Last Friday night, a 4 year-old boy died at the Queen Elizabeth Hospital, and as reported in The Nation News article below, the boy’s parents (who are hospital workers themselves) blame the lengthy wait for his death. On Thursday night, a woman died while waiting for treatment – and the recent newpaper articles are full of horror stories.
Folks, before I go to work today I’d like to share my thoughts with you …
The patient care crisis at the Queen Elizabeth Hospital has been many years in the making, and can be directly traced back to a combination of poor management and criminally inadequate health-care funding by the Government of Barbados.
This is all about priorities.
As a country, we only have so many tax dollars in the pot and there’s only so much more we can borrow. For the last 12 years, the government made other things a priority over health care. This year it is cricket and flyovers that are the priority for government spending. Last year it was something else that was the priority and so on – with health care taking a back seat for at least a decade.
Barbados has enough money to build flyovers and cricket venues or to fix the problems at the QEH: but not enough money to do both. The government chose flyovers and cricket instead of health care.
We say they chose wrong.
Original BFP Post was a request for information that said…
This was just posted by a BFP reader “Junior”…
….heard horrible news that four year old kid died in A+E waiting room at QEH….anybody else with more info..?
..if this true surely Jerome Walcott must resign
Do any of our readers have further information on this breaking news?
UPDATE: Article from The Nation News…
LATE FRIDAY NIGHT, a four-year-old died, while still being treated at the Accident & Emergency (A&E) Department.
Justifiably so or not, her parents Cyril Gilkes and Marva Maynard, who are both hospital workers, blame the length of time they had to wait for her death.
On Thursday night, 71-year-old Bonita Sobers, a patient of the Geriatric Hospital, also died while waiting in that department.
That same night a 25-year-old woman miscarried while waiting her turn in the A&E.
Wayne Batson, a severely ill United States citizen who suffers from kidney problems, complained that he was waiting from Wednesday and up to Friday night, still had not been seen.

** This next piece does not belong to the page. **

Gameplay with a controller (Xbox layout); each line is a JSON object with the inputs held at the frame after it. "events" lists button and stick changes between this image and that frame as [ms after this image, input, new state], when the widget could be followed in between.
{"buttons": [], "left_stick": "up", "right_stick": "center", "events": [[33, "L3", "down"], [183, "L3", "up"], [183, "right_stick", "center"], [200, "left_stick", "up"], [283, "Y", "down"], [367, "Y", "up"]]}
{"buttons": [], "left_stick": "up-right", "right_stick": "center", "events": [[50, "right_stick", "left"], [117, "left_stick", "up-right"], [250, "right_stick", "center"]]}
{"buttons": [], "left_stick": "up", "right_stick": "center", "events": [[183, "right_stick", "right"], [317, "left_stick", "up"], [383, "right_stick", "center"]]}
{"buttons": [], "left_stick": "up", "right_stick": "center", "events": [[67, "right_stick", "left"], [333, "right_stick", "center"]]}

These were some of the stories told over the last 36 hours by patients who sought treatment at the department and a SUNDAY SUN team was right there in the A&E waiting room to witness some of the horrors.
When our reporter, Melissa Wickham, tried to contact Winston Collymore, director of the hospital, we were told he was not in the island.
We also tried to contact Ricardo Blackman, public relations consultant for the hospital, but to no avail.
President of Barbados Association of Medical Practitioners (BAMP), Dr Carlos Chase was also out of the island. However, vice-president Dr Oguinbiyi Bayo said that members of the association would meet on Tuesday where the matter would be discussed.
However, head of the A&E Department Mr Haresh Thani, who could not comment on the particular cases cited, said that to help address some of the problems facing the A&E, there were plans to have a “patient advocate” deployed in that department.
This individual, he said, would be responsible for liaising with patients who endured long waits to see doctors, as well as with doctors themselves, who were on the inside attending to the needs of others.
He said communication between both groups was sadly lacking in this department.
“There are cases where people are waiting for four hours and have no idea why they are still there. We badly need to address the lack of communication with patients,” he said.
“We have to try and improve the communication between relatives and patients and the staff at the A&E Department. Very often we sit on the inside and don’t know what is happening outside and people outside, don’t know what is happening inside,” he said.
Thani said last year there was a trial run, a female volunteer did this job.
He said while they were still working out some details, they were hoping that such an individual would be in place soon.